Activity:
Reproduce the items word for word, starting at the very first line and stopping after the line that contains "Rank the categories by value from lowest".

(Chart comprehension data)
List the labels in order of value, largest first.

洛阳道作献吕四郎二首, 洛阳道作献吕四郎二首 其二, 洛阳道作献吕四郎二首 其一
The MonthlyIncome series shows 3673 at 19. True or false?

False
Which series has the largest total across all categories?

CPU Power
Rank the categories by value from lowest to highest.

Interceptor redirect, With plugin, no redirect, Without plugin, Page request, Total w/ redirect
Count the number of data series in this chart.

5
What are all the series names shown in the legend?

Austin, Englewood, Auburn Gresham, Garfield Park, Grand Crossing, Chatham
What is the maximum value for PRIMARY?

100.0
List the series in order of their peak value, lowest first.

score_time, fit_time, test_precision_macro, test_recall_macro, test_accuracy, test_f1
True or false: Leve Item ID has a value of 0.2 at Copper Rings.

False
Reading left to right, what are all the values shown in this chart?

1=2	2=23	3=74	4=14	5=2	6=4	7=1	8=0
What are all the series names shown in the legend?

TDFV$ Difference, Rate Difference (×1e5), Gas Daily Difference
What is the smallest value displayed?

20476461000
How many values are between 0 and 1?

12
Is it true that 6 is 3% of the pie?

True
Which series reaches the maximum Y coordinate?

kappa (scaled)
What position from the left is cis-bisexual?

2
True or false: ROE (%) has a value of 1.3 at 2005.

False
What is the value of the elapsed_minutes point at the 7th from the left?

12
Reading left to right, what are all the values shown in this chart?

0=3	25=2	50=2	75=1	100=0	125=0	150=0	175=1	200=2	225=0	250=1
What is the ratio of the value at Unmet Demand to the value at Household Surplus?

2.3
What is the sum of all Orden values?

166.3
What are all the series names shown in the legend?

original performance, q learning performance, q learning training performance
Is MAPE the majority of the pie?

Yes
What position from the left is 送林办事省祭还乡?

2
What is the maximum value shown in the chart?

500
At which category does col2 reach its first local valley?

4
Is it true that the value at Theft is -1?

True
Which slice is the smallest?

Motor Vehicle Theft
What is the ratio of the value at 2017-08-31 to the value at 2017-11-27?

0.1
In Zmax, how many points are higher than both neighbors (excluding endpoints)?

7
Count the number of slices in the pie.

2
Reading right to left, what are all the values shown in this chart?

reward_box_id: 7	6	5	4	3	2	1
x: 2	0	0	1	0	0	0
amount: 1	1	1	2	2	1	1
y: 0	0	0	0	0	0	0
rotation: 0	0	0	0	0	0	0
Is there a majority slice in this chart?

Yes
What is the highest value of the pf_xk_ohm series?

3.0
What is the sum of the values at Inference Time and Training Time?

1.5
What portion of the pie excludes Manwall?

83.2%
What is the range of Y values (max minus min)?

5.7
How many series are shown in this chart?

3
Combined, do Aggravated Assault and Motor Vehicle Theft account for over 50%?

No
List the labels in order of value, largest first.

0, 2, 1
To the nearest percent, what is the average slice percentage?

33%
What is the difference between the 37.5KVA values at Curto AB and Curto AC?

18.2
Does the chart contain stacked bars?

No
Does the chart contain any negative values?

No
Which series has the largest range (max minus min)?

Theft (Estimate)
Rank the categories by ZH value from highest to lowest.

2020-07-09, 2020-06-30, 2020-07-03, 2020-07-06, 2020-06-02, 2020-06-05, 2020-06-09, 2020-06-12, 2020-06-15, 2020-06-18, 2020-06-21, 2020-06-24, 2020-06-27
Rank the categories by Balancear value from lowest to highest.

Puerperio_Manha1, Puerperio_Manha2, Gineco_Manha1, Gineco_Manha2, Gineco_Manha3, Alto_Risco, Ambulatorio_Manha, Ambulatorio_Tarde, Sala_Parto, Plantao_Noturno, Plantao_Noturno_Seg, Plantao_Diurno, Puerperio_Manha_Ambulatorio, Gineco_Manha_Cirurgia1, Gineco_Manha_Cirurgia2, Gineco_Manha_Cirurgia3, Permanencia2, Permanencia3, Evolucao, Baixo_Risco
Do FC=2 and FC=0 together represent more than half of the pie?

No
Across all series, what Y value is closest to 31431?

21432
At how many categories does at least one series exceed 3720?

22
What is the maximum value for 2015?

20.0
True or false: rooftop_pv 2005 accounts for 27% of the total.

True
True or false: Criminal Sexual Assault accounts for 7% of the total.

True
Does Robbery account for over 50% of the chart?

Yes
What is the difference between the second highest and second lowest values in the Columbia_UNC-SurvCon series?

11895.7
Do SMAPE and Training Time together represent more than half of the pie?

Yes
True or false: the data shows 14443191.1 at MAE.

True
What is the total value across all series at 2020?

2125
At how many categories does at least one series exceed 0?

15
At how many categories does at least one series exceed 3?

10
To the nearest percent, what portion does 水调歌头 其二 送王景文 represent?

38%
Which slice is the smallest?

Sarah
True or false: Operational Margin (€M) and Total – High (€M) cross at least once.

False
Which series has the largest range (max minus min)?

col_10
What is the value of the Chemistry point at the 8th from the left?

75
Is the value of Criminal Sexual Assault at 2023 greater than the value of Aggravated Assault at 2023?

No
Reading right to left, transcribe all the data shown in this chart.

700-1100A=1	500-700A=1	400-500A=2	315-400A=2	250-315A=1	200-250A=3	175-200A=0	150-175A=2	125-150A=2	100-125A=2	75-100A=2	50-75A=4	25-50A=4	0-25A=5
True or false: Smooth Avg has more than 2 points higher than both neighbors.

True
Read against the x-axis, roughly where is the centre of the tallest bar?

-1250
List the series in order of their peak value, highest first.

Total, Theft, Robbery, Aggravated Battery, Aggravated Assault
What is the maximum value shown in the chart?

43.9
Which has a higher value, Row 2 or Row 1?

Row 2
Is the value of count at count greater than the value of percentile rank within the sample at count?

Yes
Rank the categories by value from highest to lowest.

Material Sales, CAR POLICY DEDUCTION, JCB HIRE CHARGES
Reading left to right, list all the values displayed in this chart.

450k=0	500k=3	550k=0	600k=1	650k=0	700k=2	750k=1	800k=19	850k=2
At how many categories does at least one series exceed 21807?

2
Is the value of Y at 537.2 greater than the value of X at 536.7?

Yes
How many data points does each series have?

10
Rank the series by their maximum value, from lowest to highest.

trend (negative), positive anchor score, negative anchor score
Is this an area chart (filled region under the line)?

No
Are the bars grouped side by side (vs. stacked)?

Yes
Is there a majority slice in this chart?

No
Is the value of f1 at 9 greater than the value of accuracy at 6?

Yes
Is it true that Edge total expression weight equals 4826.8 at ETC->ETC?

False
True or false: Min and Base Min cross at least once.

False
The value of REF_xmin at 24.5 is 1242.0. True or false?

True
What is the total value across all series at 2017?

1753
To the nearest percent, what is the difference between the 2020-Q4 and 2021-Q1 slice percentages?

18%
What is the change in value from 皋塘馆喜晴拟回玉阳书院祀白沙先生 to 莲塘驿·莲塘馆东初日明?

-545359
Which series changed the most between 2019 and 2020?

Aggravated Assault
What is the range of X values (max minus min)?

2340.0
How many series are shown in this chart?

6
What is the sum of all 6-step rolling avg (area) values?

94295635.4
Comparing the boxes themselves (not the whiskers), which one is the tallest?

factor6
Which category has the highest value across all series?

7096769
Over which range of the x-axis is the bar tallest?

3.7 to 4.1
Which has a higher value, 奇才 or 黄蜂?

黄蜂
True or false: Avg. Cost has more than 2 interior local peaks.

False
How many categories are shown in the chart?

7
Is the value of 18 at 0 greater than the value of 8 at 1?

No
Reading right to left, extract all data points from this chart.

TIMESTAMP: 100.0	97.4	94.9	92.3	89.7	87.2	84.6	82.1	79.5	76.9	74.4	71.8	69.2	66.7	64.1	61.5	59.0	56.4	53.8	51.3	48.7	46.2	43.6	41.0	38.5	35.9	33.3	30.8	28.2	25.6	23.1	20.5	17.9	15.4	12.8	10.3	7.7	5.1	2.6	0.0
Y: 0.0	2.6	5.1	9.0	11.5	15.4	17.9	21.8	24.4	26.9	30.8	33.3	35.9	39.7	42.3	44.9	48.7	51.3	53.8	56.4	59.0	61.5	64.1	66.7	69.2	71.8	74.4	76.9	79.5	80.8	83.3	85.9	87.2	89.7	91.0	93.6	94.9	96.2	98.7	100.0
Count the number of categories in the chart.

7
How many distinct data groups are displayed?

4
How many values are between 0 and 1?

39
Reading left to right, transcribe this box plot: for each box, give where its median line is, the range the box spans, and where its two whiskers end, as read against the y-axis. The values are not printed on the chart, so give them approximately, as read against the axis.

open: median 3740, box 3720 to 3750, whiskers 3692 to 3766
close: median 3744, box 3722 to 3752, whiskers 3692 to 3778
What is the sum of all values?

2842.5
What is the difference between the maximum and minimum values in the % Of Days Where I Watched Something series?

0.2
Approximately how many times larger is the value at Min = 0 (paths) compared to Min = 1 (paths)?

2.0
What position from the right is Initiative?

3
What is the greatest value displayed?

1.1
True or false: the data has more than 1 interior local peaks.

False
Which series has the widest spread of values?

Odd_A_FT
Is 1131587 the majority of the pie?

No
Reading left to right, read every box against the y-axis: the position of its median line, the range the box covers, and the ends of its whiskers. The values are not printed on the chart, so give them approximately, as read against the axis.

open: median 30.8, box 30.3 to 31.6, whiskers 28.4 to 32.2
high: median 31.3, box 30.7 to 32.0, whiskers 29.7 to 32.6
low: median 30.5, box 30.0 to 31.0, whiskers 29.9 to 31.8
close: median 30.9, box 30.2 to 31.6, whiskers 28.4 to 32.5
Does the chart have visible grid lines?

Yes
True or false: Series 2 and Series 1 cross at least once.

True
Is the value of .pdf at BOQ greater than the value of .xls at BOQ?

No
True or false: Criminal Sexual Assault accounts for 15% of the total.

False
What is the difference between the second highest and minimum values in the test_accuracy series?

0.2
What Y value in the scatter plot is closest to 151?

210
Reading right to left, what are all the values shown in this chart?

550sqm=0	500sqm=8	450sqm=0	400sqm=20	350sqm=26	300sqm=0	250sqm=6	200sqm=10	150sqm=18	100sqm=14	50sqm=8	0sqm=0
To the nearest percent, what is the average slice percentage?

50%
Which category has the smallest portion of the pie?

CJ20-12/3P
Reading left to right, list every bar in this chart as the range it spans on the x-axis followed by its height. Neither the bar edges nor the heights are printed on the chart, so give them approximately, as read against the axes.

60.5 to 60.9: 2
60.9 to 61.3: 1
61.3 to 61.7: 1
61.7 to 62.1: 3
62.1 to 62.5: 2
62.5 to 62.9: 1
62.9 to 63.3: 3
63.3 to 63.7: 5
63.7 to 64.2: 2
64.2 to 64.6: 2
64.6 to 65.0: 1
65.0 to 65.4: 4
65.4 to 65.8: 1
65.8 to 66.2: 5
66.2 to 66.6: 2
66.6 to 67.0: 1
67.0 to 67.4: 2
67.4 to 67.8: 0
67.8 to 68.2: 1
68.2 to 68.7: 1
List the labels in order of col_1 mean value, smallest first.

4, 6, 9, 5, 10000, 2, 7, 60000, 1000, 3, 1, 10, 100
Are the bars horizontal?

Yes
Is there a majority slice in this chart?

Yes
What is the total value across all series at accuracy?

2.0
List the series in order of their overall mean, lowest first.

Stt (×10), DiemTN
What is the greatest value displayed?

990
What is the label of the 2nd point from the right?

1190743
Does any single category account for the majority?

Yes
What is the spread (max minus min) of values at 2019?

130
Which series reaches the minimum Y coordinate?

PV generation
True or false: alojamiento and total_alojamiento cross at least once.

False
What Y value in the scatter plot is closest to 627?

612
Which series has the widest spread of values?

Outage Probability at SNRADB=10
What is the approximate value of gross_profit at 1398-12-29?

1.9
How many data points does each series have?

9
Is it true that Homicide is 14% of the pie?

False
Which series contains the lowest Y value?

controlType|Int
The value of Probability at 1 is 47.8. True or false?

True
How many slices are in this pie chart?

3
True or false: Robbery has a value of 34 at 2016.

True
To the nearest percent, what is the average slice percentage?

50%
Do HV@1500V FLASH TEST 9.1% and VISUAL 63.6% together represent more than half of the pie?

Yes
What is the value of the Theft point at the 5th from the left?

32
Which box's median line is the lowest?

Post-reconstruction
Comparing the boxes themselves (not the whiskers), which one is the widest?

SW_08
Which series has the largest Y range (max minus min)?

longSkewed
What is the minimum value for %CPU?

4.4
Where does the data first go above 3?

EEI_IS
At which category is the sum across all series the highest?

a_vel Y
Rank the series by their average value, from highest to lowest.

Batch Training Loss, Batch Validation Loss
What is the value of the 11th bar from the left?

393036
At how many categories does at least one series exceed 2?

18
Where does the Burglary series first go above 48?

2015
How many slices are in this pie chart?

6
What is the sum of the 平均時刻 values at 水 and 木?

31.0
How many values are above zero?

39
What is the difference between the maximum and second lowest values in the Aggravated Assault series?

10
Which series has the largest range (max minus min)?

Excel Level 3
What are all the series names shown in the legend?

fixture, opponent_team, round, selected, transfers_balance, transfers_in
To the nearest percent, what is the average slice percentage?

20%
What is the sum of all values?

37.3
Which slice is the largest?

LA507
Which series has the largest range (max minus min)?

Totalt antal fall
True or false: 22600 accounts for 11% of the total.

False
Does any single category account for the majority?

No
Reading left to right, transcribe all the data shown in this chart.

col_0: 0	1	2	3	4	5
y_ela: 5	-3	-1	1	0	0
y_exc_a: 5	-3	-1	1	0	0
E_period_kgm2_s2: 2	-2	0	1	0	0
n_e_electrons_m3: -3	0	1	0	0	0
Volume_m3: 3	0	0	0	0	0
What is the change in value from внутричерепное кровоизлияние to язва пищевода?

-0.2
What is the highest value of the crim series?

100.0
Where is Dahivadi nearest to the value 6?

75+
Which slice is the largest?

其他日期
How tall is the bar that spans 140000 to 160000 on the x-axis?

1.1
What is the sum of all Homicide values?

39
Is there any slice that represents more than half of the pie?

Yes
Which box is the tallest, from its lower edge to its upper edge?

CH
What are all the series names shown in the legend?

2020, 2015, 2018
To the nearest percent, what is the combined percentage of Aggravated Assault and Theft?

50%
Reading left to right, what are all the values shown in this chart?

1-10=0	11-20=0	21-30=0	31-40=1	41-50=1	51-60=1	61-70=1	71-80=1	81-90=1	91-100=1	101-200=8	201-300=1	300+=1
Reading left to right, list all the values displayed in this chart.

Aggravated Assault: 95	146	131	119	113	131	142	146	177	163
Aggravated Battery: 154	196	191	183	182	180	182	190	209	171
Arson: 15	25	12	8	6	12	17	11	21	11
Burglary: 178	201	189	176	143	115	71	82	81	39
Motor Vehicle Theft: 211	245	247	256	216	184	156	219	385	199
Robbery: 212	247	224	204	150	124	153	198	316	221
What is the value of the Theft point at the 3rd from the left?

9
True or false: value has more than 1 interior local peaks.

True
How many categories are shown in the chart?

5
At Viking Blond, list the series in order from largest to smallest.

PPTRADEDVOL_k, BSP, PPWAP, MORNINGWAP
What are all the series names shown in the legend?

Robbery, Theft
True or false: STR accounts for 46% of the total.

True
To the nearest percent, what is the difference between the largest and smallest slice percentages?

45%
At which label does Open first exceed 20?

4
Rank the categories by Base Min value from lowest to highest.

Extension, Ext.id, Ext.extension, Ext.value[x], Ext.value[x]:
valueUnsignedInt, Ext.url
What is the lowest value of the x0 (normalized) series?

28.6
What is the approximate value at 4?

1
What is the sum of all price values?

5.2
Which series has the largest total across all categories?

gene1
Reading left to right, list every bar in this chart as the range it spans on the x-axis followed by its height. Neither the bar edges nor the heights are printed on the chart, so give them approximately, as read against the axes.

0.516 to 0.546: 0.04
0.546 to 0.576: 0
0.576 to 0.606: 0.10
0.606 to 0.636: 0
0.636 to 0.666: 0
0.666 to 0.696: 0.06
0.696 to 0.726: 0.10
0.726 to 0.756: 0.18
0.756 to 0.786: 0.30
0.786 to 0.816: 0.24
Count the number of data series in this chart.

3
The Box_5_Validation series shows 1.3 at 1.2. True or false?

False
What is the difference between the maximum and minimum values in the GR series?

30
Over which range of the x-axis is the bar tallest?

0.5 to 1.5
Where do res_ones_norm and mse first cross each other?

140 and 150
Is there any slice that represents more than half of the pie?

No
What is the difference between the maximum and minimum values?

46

Response box:
List the labels in order of value, largest first.

洛阳道作献吕四郎二首, 洛阳道作献吕四郎二首 其二, 洛阳道作献吕四郎二首 其一
The MonthlyIncome series shows 3673 at 19. True or false?

False
Which series has the largest total across all categories?

CPU Power
Rank the categories by value from lowest to highest.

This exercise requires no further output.